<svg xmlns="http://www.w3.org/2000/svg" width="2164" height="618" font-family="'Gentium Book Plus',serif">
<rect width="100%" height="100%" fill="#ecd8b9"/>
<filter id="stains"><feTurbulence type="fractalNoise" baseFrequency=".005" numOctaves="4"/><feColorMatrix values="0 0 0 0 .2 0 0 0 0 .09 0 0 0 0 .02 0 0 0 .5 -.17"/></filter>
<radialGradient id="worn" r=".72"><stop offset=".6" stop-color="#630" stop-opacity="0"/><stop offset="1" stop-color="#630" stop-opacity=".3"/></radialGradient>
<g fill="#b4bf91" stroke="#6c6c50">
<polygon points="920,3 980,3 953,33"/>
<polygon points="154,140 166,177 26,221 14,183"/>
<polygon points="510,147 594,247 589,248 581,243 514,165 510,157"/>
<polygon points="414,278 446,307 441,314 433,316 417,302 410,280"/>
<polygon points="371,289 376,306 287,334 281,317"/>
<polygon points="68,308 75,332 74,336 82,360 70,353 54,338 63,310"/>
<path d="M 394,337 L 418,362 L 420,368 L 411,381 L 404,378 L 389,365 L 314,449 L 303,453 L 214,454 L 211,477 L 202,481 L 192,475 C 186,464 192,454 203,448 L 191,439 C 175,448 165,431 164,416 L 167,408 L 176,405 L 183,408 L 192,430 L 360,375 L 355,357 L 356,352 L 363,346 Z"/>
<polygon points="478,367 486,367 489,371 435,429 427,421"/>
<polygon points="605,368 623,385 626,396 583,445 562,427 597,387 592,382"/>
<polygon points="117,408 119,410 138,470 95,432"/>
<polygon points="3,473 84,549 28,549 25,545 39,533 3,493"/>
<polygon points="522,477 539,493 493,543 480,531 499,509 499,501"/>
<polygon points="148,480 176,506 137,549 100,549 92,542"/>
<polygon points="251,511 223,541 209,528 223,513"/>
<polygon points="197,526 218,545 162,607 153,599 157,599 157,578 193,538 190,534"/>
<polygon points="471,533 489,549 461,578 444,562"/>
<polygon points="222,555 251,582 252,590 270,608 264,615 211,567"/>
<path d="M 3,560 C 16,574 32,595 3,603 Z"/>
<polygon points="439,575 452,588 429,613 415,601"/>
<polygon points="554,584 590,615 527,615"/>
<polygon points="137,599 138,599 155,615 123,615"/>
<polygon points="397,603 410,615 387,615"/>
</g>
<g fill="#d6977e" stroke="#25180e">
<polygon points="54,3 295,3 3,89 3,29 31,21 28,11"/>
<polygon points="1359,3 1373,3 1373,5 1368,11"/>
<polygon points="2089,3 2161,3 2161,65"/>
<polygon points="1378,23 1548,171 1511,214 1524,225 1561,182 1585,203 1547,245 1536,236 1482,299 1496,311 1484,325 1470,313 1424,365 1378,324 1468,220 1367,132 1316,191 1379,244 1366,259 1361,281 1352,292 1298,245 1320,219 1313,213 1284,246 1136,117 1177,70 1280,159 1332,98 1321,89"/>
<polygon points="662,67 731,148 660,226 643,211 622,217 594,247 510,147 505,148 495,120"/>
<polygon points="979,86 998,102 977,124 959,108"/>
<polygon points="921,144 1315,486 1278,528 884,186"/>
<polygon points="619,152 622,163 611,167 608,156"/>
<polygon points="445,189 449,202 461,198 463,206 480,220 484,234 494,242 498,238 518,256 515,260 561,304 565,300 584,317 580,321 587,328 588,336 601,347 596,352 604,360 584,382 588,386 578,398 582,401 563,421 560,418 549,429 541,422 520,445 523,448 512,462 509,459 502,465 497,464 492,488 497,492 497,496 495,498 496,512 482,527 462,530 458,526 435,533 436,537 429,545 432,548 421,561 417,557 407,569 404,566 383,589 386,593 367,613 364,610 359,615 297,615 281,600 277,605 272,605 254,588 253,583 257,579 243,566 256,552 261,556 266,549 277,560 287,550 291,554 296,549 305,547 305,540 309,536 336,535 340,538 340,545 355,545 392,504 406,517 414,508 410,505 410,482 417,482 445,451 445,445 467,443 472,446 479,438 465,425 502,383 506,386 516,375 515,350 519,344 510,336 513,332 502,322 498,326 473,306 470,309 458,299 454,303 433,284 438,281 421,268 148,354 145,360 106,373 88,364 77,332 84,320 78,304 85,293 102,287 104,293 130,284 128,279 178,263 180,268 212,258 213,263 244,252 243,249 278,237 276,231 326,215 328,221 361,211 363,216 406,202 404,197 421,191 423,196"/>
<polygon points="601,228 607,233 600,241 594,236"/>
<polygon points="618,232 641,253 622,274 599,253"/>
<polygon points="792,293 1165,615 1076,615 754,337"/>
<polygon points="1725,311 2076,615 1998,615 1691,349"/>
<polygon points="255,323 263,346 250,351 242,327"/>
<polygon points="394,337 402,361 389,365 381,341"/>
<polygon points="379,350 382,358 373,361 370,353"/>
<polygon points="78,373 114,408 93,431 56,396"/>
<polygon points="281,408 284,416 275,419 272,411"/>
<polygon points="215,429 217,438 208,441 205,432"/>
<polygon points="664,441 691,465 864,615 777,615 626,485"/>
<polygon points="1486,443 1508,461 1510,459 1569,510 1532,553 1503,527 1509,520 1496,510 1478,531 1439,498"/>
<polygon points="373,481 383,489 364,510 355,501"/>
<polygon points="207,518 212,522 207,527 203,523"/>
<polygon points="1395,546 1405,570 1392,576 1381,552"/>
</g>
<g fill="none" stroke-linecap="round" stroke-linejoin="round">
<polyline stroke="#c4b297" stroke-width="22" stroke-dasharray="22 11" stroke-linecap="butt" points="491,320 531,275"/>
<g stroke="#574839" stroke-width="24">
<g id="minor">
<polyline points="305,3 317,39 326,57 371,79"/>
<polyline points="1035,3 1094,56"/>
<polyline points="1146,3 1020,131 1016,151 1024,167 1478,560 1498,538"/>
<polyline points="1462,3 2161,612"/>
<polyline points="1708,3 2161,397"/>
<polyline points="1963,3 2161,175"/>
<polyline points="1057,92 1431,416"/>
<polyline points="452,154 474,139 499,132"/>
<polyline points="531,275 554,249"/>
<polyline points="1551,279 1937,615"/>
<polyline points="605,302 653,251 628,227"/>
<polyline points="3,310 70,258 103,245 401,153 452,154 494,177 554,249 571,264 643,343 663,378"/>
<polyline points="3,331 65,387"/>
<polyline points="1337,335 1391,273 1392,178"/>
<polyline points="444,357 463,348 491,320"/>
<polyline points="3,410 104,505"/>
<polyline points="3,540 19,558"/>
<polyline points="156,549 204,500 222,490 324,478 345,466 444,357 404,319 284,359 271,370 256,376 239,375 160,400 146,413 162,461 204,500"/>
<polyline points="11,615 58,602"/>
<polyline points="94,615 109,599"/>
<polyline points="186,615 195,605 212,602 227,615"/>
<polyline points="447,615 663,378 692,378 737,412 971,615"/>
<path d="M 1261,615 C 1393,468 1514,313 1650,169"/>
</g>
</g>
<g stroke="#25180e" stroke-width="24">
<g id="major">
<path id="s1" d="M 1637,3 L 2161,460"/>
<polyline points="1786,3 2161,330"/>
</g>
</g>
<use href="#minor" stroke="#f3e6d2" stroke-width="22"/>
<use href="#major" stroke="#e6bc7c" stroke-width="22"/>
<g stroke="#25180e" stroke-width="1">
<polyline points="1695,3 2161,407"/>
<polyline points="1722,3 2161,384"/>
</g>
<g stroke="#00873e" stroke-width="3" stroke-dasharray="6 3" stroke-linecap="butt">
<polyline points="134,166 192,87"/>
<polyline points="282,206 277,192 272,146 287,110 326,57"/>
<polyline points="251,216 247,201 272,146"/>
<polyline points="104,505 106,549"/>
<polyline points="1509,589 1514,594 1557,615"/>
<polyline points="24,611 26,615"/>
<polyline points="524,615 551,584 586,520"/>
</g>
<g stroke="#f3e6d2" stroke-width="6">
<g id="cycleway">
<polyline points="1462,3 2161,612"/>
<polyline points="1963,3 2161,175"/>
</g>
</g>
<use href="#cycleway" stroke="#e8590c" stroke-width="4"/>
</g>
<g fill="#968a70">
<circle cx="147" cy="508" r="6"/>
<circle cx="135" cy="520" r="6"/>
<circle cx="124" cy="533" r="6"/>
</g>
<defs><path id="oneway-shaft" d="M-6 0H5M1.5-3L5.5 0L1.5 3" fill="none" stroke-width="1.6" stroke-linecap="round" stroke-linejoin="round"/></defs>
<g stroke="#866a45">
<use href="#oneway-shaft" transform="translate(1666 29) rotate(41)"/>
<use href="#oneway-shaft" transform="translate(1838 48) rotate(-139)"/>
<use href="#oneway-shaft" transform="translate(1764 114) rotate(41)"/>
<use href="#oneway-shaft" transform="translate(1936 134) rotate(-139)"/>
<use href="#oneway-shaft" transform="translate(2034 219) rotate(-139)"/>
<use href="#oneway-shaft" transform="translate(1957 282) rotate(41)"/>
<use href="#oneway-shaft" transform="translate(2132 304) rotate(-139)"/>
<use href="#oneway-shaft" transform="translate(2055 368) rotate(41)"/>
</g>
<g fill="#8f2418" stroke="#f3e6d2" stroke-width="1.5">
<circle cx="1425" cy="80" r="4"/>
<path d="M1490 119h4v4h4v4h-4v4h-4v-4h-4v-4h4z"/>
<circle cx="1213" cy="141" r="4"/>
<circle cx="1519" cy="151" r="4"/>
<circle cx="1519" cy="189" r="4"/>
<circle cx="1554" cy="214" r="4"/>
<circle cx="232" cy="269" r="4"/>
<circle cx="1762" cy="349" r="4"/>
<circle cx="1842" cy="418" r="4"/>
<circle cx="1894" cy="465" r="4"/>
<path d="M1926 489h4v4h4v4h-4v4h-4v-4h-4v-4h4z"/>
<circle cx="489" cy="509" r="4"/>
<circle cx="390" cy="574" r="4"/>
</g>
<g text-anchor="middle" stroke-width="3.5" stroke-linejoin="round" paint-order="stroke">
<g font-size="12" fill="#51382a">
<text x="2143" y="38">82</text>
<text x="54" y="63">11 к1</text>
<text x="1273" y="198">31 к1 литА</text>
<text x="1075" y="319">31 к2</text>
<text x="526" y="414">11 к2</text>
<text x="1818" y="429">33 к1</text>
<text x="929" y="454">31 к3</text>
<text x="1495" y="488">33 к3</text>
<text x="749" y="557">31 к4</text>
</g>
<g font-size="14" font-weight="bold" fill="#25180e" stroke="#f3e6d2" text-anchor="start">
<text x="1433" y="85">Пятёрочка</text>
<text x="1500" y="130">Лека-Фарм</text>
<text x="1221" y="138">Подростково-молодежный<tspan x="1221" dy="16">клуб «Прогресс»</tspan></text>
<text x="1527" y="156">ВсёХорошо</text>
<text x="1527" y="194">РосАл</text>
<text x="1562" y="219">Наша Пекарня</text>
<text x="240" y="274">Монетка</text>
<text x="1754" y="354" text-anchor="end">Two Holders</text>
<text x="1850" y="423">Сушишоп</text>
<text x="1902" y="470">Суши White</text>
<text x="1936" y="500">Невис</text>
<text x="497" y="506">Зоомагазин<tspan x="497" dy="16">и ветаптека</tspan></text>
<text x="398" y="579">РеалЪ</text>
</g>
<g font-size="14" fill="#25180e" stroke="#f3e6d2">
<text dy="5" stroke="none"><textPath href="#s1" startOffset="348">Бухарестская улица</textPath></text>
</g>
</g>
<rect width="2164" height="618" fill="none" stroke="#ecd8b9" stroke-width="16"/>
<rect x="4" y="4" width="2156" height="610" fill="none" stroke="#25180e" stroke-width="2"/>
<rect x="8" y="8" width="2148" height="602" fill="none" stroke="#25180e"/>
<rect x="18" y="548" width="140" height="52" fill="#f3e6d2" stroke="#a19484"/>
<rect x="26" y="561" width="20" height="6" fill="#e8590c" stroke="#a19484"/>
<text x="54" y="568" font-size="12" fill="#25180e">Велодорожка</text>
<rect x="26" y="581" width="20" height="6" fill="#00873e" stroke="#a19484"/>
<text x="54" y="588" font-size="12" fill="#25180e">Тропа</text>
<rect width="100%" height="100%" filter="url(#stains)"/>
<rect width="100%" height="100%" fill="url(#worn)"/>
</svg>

--

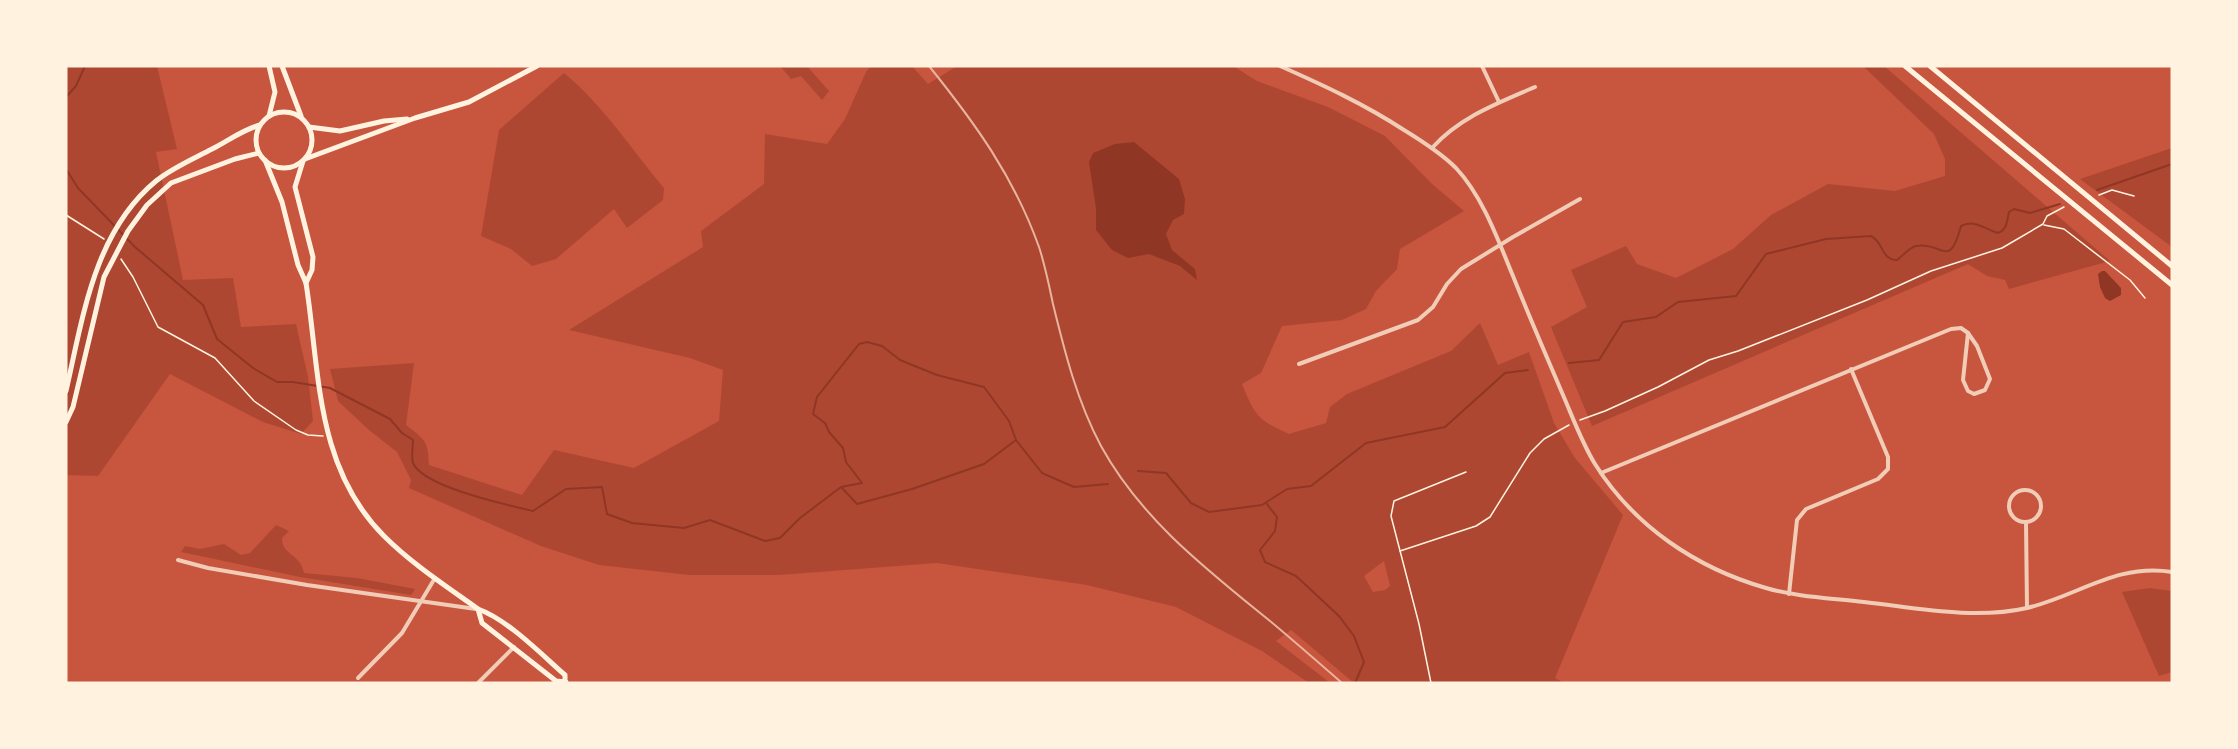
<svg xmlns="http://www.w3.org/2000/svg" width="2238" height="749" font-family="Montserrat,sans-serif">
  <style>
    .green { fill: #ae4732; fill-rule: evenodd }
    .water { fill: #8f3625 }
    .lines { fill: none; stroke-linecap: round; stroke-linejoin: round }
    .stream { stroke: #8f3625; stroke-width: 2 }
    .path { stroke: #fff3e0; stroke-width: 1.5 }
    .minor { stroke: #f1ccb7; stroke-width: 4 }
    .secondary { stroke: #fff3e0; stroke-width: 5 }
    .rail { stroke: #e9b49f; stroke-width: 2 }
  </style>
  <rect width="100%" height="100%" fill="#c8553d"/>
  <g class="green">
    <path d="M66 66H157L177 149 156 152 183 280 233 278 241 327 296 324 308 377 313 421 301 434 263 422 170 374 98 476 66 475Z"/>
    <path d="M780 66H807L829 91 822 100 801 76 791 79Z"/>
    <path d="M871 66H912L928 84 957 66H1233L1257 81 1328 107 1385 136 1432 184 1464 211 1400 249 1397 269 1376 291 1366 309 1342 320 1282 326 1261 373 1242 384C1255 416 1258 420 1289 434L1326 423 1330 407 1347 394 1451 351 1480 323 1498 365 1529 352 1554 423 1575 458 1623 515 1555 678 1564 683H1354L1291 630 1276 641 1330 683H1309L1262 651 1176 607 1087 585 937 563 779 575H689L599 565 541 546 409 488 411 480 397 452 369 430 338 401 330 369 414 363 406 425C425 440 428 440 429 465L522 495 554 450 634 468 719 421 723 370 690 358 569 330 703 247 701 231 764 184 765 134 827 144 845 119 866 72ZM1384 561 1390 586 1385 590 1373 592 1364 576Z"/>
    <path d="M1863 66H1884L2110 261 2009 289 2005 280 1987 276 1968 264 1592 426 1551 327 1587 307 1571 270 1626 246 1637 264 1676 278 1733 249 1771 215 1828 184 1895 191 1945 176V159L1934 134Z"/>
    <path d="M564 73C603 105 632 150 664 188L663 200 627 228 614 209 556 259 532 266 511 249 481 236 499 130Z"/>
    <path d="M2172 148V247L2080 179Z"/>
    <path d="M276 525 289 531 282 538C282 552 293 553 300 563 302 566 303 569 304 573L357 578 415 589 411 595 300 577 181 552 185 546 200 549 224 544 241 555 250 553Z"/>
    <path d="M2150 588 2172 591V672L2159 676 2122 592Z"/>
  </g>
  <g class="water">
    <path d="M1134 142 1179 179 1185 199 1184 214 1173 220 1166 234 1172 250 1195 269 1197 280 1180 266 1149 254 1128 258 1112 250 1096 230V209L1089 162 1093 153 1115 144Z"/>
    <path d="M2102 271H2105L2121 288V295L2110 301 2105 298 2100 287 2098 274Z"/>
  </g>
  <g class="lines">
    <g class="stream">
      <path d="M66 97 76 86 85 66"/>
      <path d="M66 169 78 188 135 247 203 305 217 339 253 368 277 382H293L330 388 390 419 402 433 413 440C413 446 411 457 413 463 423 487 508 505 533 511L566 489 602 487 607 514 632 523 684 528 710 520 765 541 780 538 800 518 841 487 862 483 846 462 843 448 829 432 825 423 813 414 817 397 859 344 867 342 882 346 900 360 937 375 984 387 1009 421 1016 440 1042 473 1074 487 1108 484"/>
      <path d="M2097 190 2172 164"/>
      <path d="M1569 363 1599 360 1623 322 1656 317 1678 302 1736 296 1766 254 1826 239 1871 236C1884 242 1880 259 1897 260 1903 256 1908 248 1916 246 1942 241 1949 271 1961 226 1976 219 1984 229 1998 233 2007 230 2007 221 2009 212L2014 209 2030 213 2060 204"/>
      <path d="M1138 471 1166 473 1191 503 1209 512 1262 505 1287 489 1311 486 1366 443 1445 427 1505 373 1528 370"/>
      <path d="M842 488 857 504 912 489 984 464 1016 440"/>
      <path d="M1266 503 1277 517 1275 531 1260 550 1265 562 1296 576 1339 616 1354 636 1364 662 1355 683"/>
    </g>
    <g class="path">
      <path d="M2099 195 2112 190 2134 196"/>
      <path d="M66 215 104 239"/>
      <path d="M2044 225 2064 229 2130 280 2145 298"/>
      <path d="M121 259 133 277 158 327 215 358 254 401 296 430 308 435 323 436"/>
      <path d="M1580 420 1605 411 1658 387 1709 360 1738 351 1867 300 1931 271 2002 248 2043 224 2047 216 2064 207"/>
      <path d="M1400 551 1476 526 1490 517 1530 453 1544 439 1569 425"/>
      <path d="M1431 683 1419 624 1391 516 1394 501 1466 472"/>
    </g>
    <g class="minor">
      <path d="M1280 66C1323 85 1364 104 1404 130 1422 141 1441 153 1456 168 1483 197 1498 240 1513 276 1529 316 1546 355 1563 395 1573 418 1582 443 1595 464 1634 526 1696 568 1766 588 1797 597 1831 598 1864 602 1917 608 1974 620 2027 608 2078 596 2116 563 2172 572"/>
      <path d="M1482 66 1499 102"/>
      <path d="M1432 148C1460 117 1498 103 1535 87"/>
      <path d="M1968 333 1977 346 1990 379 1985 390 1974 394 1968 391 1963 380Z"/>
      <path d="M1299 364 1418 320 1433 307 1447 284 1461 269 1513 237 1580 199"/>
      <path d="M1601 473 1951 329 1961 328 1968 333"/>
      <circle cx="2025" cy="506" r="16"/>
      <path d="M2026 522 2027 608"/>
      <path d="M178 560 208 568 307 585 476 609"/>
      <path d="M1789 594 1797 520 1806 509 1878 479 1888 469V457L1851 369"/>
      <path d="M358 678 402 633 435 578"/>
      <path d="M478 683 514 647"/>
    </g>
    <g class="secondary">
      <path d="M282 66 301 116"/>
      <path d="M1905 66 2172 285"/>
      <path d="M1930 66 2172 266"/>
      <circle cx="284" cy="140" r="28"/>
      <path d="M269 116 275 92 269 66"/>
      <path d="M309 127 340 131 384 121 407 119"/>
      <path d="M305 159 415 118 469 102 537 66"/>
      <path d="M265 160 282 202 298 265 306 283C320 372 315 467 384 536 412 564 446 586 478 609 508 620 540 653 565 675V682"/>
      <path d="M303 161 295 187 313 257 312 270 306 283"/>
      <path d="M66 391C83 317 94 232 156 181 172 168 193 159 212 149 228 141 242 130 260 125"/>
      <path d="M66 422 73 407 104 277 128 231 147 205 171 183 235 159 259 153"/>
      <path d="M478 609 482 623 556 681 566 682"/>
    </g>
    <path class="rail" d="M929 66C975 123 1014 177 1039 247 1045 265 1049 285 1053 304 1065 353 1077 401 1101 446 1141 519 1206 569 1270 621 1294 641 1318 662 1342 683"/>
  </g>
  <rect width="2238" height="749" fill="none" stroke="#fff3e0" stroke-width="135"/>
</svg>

▶ [WORK REQUIRED]:
Only the number is wanted: how many lines in the entries above contain the word "worn"?

▶ [EXERCISE RESPONSE]:
2